At 7:15 Wednesday morning, a Park Service employee driving east toward Rio Grande Village was flagged down by a trio of men, later determined to be undocumented aliens, who were exhausted and had run out of water, according to BBNP Chief Ranger Allen Etheridge.

The employee called park rangers, and it was learned that there had originally been seven members of the group, all men, who had crossed into the park Sunday and gotten lost, Etheridge said.

By Tuesday morning, the men had run out of water and decided to head back south, but became separated as some in the group grew weaker in the extreme heat.

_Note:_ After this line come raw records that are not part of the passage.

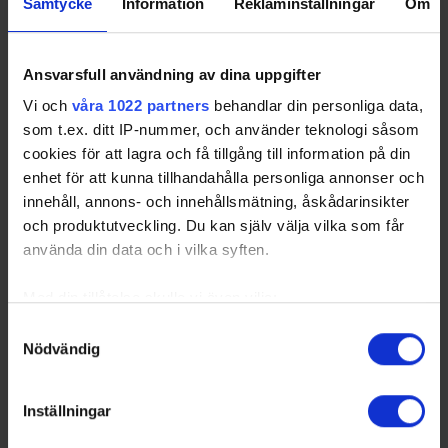
Samtycke
Information
Reklaminställningar
Om
Ansvarsfull användning av dina uppgifter
Vi och
våra 1022 partners
behandlar din personliga data,
som t.ex. ditt IP-nummer, och använder teknologi såsom
cookies för att lagra och få tillgång till information på din
enhet för att kunna tillhandahålla personliga annonser och
innehåll, annons- och innehållsmätning, åskådarinsikter
och produktutveckling. Du kan själv välja vilka som får
använda din data och i vilka syften.
Med din tillåtelse skulle vi även vilja:
Samla in information om din geografiska plats
Samtyckesval
Nödvändig
som kan ha en noggrannhet på upp till flera meter
Identifiera din enhet genom att aktivt skanna den
för specifika kännetecken (fingeravtryck)
Inställningar
Ta reda på mer om hur dina personliga uppgifter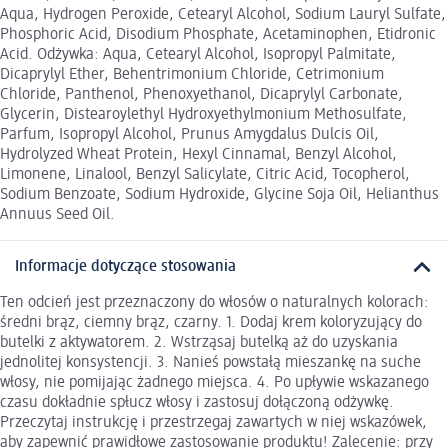
Aqua, Hydrogen Peroxide, Cetearyl Alcohol, Sodium Lauryl Sulfate,
Phosphoric Acid, Disodium Phosphate, Acetaminophen, Etidronic
Acid. Odżywka: Aqua, Cetearyl Alcohol, Isopropyl Palmitate,
Dicaprylyl Ether, Behentrimonium Chloride, Cetrimonium
Chloride, Panthenol, Phenoxyethanol, Dicaprylyl Carbonate,
Glycerin, Distearoylethyl Hydroxyethylmonium Methosulfate,
Parfum, Isopropyl Alcohol, Prunus Amygdalus Dulcis Oil,
Hydrolyzed Wheat Protein, Hexyl Cinnamal, Benzyl Alcohol,
Limonene, Linalool, Benzyl Salicylate, Citric Acid, Tocopherol,
Sodium Benzoate, Sodium Hydroxide, Glycine Soja Oil, Helianthus
Annuus Seed Oil.
Informacje dotyczące stosowania
Ten odcień jest przeznaczony do włosów o naturalnych kolorach:
średni brąz, ciemny brąz, czarny. 1. Dodaj krem koloryzujący do
butelki z aktywatorem. 2. Wstrząsaj butelką aż do uzyskania
jednolitej konsystencji. 3. Nanieś powstałą mieszankę na suche
włosy, nie pomijając żadnego miejsca. 4. Po upływie wskazanego
czasu dokładnie spłucz włosy i zastosuj dołączoną odżywkę.
Przeczytaj instrukcję i przestrzegaj zawartych w niej wskazówek,
aby zapewnić prawidłowe zastosowanie produktu! Zalecenie: przy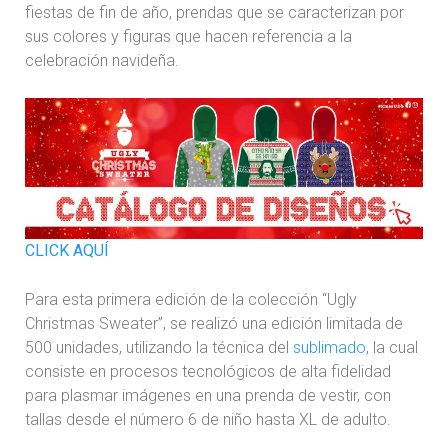
fiestas de fin de año, prendas que se caracterizan por
sus colores y figuras que hacen referencia a la
celebración navideña.
CLICK AQUÍ
Para esta primera edición de la colección “Ugly
Christmas Sweater”, se realizó una edición limitada de
500 unidades, utilizando la técnica del
sublimado
, la cual
consiste en procesos tecnológicos de alta fidelidad
para plasmar imágenes en una prenda de vestir, con
tallas desde el número 6 de niño hasta XL de adulto.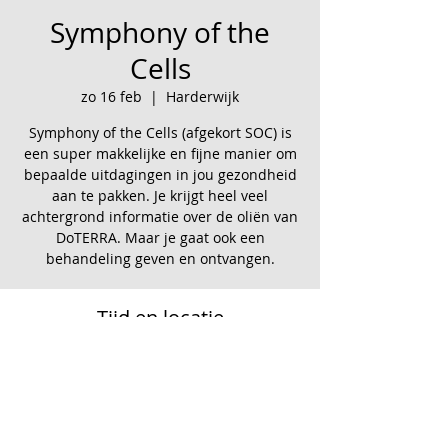
Symphony of the
Cells
zo 16 feb
  |  
Harderwijk
Symphony of the Cells (afgekort SOC) is
een super makkelijke en fijne manier om
bepaalde uitdagingen in jou gezondheid
aan te pakken. Je krijgt heel veel
achtergrond informatie over de oliën van
DoTERRA. Maar je gaat ook een
behandeling geven en ontvangen.
Tijd en locatie
16 feb 2025, 10:00 – 16:00
Harderwijk, Korhoenlaan 1, 3847 LL
Harderwijk, Nederland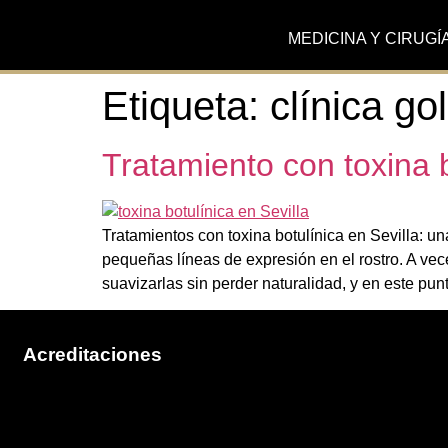
MEDICINA Y CIRUGÍ
Etiqueta:
clínica go
Tratamiento con toxina b
Tratamientos con toxina botulínica en Sevilla: u
pequeñas líneas de expresión en el rostro. A ve
suavizarlas sin perder naturalidad, y en este pun
Acreditaciones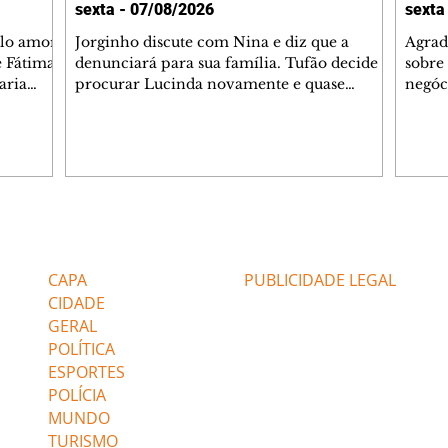
sexta - 07/08/2026
sexta
elo amor
Jorginho discute com Nina e diz que a
Agrad
e Fátima
denunciará para sua família. Tufão decide
sobre 
aria
procurar Lucinda novamente e quase
negóc
u
encontra Nina no lixão. Débora se
Janet
do,
preocupa com Jorginho. Monalisa pede que
Verôn
esteve
Olenka não a deixe sozinha. Tufão
inform
 Alika o
encontra Jorginho e o leva para casa. Max é
procu
. Chinua
hostil com Carminha. Diógenes se irrita
que e
quando Tavinho diz que não negociará o
decep
 Pascoal
passe de Roni por causa de sua sexualidade.
que s
Editorias
Editais Certificados
re que
Janaína admite para Jorginho que Lúcio e
preoc
r aos
Max estavam envolvidos na tentativa de
Cinar
CAPA
PUBLICIDADE LEGAL
assalto à
desco
CIDADE
GERAL
POLÍTICA
ESPORTES
POLÍCIA
MUNDO
TURISMO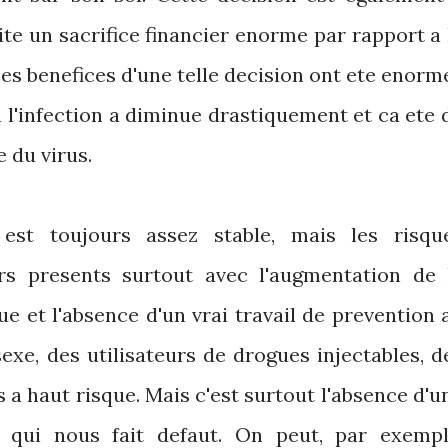
ite un sacrifice financier enorme par rapport a 
Les benefices d'une telle decision ont ete enorm
 l'infection a diminue drastiquement et ca ete 
 du virus.
 est toujours assez stable, mais les risqu
s presents surtout avec l'augmentation de 
e et l'absence d'un vrai travail de prevention 
exe, des utilisateurs de drogues injectables, d
 a haut risque. Mais c'est surtout l'absence d'u
e qui nous fait defaut. On peut, par exempl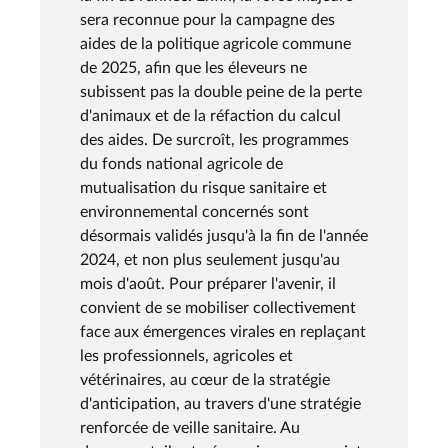
sera reconnue pour la campagne des
aides de la politique agricole commune
de 2025, afin que les éleveurs ne
subissent pas la double peine de la perte
d'animaux et de la réfaction du calcul
des aides. De surcroît, les programmes
du fonds national agricole de
mutualisation du risque sanitaire et
environnemental concernés sont
désormais validés jusqu'à la fin de l'année
2024, et non plus seulement jusqu'au
mois d'août. Pour préparer l'avenir, il
convient de se mobiliser collectivement
face aux émergences virales en replaçant
les professionnels, agricoles et
vétérinaires, au cœur de la stratégie
d'anticipation, au travers d'une stratégie
renforcée de veille sanitaire. Au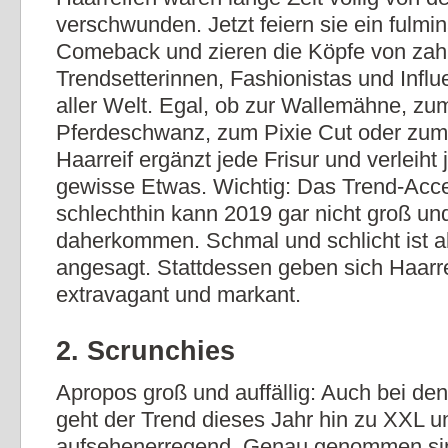
verschwunden. Jetzt feiern sie ein fulmi
Comeback und zieren die Köpfe von zah
Trendsetterinnen, Fashionistas und Influ
aller Welt. Egal, ob zur Wallemähne, zu
Pferdeschwanz, zum Pixie Cut oder zum
Haarreif ergänzt jede Frisur und verleih
gewisse Etwas. Wichtig: Das Trend-Acc
schlechthin kann 2019 gar nicht groß und
daherkommen. Schmal und schlicht ist al
angesagt. Stattdessen geben sich Haarr
extravagant und markant.
2. Scrunchies
Apropos groß und auffällig: Auch bei d
geht der Trend dieses Jahr hin zu XXL u
aufsehenerregend. Genau genommen si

After being alerted to the situation Wednesday morning, BBNP Rangers began working with Customs and Border Protection agents to conduct a search for the four men still unaccounted for. The search was conducted on horseback, on foot and from vehicles searching along the park's roads.

The Park Service's plane and a CBP helicopter were also used.

Two of the remaining men were found Wednesday, alive, in two separate locations - one by CBP agents and one by BBNP Rangers on horseback, Etheridge said.

That left two men still unaccounted for, even after a Department of Public Safety helicopter was brought in to search Wednesday evening.

The search resumed at 6 a.m. Thursday, with searchers focusing their efforts based on interviews with the men already found. At 9:15 a.m. a CBP helicopter found one of the men deceased.

It was later determined that the seventh man was the group's guide, or "coyote," who was familiar with the terrain, and that he had separated from the group and headed back to Mexico, Etheridge said.

No further information on the men who crossed into the park was available as of Thursday.

Throughout the search and rescue effort, Park Service and CBP personnel shared joint incident command of the operation, Etheridge said, and had worked extremely well together.